Tak sampai di situ, Sahroni pun meminta pihak kepolisian nantinya menjerat pelaku dengan pasal berlapis dengan ancaman pidana maksimal.

Dia juga meminta pelaku dihukum seberat-beratnya. Dia menyebut setidaknya ada tiga pasal yang dilanggar oleh pelaku.

"Polisi harus menjerat pelaku dengan pasal berlapis dan ancaman pidana maksimal, mulai dari pasal penganiayaan berat, perampasan kemerdekaan, hingga pasal terkait kekerasan seksual apabila ditemukan unsur-unsurnya dalam proses penyidikan. Jangan ada ampun sedikit pun untuk pelaku seperti ini," tegas dia.

"Negara harus hadir memberikan perlindungan kepada korban dan hukuman yang setimpal kepada pelaku. Efek jeranya harus kuat demi mengirimkan pesan pada para pelaku KDRT bahwa konsekuensi tindakan mereka tidak main-main," lanjutnya.

Sebelumnya, kasus ini mencuat setelah YTR diduga mengalami penyekapan dan penganiayaan selama kurang lebih tiga tahun di sebuah kamar kos di kawasan Cileunyi, Kabupaten Bandung.
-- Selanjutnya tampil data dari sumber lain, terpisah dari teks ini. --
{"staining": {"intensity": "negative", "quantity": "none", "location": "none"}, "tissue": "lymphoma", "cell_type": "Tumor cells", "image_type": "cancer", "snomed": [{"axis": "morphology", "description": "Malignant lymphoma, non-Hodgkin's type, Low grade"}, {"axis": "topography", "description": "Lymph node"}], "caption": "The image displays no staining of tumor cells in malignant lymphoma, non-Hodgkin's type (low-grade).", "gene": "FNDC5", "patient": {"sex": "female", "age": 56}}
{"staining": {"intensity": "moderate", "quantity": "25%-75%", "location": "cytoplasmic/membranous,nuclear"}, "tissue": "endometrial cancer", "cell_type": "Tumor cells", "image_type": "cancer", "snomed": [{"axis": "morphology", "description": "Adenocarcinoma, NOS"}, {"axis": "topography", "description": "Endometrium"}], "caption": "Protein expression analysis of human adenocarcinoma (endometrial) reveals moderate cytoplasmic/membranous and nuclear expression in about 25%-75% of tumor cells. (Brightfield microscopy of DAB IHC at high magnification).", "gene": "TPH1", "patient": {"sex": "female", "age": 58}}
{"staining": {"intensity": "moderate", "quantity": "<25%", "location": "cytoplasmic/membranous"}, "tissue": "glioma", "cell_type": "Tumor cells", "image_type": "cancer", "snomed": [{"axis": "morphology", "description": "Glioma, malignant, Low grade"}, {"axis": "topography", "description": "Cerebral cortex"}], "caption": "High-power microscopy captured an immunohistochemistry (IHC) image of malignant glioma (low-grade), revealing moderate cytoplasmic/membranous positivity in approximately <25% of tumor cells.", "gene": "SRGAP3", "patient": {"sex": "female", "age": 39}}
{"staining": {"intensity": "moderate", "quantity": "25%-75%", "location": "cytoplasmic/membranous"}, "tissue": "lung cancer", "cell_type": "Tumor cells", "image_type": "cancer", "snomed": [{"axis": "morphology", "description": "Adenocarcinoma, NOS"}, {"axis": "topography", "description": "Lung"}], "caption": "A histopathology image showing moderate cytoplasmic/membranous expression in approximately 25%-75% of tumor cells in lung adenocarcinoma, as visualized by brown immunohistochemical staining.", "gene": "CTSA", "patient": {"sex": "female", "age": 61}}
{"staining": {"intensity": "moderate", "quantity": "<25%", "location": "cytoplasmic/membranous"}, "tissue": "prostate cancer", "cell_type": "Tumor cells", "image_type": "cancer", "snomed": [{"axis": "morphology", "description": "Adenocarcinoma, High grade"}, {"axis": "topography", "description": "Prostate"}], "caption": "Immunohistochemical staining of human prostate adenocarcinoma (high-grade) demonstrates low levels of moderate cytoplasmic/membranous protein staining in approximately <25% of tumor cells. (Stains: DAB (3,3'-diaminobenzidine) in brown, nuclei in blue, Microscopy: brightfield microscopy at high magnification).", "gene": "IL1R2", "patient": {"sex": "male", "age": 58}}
Akibat dugaan kekerasan yang dialaminya, korban mengalami kondisi fisik yang memprihatinkan. Disebutkan ia mengalami gangguan penglihatan, luka pada bagian bibir, kesulitan berbicara, hingga tidak dapat berjalan normal.

Pihak keluarga telah melaporkan kasus tersebut ke Polda Jawa Barat pada 12 Juni 2026.

Sebelum ditemukan, keluarga mengaku tidak mengetahui keberadaan korban selama bertahun-tahun. Menurut keterangan keluarga, YTR bahkan sempat dianggap hilang selama kurang lebih tiga tahun sebelum akhirnya ditemukan dalam kondisi memprihatinkan.

Kasus ini kini menjadi perhatian publik dan aparat penegak hukum, sementara proses penyelidikan terhadap keberadaan serta dugaan keterlibatan pelaku masih terus berlangsung.